── EXTRAIT
Expositions et résidences
Jean-Paul Labro et Lyn Nékorimaté, « Travelling Natures »
Exposition du 13 février au 9 mars 2013
Vernissage 9 février à partir de 15 h
« Ici
se distille, avec le don des nuits,
une voix
dans laquelle tu puises à boire. »
Paul Celan, Grille de parole
L’exposition « Travelling Natures » à la Maison Salvan marque le premier jalon d’une démarche envisagée comme migratoire, à ce titre elle revêt un caractère prototypique. Le projet est amené à se développer à travers d’ultérieures étapes de résidences et d’expositions en France et en Indonésie, jusqu’en 2014. À ce jour, le projet s’est principalement construit auprès d’individus des « communautés » de Labège ainsi que de Pentingsari, village de l’île de Java. Il se fonde tout autant par des protocoles renvoyant à l’observation que par des propositions de dispositifs participatifs.
────
**CONSIGNES**
#1 D'après le texte sur l'exposition « Travelling Natures », dans quel lieu se tient cette exposition ?
#2 Relevez tous les noms de lieux cités dans le texte sur l'exposition « Travelling Natures ».
#3 Prolongez le texte sur l'exposition « Travelling Natures » en reprenant juste après sa dernière phrase.
── DONNÉES
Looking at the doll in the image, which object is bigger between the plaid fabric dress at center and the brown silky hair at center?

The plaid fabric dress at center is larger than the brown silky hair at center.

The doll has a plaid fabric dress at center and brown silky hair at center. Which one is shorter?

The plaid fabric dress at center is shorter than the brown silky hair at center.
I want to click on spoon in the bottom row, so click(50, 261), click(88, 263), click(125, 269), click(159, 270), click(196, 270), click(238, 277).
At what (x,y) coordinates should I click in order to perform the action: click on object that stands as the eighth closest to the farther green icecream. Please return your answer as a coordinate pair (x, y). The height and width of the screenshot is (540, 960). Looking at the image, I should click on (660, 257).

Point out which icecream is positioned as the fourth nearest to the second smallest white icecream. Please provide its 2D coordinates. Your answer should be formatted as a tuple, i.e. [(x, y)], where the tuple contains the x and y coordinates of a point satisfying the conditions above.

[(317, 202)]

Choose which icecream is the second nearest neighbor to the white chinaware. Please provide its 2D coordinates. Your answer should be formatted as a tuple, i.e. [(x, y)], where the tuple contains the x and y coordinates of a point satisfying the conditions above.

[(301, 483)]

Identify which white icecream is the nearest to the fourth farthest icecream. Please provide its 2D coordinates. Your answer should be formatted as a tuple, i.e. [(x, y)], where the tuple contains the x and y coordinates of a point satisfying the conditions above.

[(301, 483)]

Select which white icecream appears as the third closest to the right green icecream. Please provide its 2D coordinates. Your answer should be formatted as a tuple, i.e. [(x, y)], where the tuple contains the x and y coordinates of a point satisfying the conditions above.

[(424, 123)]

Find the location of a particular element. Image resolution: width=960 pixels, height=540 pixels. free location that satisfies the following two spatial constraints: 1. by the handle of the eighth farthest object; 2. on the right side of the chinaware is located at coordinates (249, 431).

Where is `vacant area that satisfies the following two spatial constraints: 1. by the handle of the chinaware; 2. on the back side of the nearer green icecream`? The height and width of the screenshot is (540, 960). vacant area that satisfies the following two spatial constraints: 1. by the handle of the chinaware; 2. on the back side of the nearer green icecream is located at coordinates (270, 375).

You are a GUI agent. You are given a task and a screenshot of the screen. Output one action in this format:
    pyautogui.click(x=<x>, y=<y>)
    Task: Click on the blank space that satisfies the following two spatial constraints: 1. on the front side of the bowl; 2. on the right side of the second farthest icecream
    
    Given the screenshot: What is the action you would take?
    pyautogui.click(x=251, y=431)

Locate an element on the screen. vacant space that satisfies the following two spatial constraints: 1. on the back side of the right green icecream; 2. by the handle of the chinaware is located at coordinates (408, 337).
────
**RÉPONSES PAR CONSIGNE**
#1 À la Maison Salvan.

#2 Maison Salvan, France, Indonésie, Labège, Pentingsari, Java

#3
« Travelling Natures » est ainsi un projet qui se construit au contact de territoires et de communautés d’habitants. Une série de questions pourrait constituer le point de départ de la recherche artistique du collectif Ding. Comment les individus vivent-ils le territoire ? Comment le monde de la nuit, le monde de l’invisible, des esprits, interfère avec le quotidien ? Comment les communautés mobilisent et/ou inventent des rites pour comprendre le monde, pour collectivement y prendre part ? Quels sont les liens objectifs et subjectifs entre les hommes et les cadres de vie ? Nécessairement, – Lyn et Jean-Paul ne sont pas ethnologues – le regard porté est tout autant fantasmagorique que focalisé sur des dimensions tangibles, explicites.
L’exposition à la Maison Salvan est ce regard.
À travers des pièces renvoyant à des pratiques artistiques diversifiées – art vidéo, installation, art numérique, interactivité… – les artistes proposent une atmosphère flottante et rêveuse où se tissent différentes dimensions de l’être au monde. Le public peut alors aborder des territoires indonésiens et français par le prisme de la poésie, selon une forme de méditation sur l’homme – de l’exposition transparaît un profond respect des artistes pour les personnes rencontrées –, à travers une forme d’utopie dans laquelle le diurne et le nocturne, le songe et l’inscription dans le réel, se rencontrent pour former un parfait et très naturel syncrétisme.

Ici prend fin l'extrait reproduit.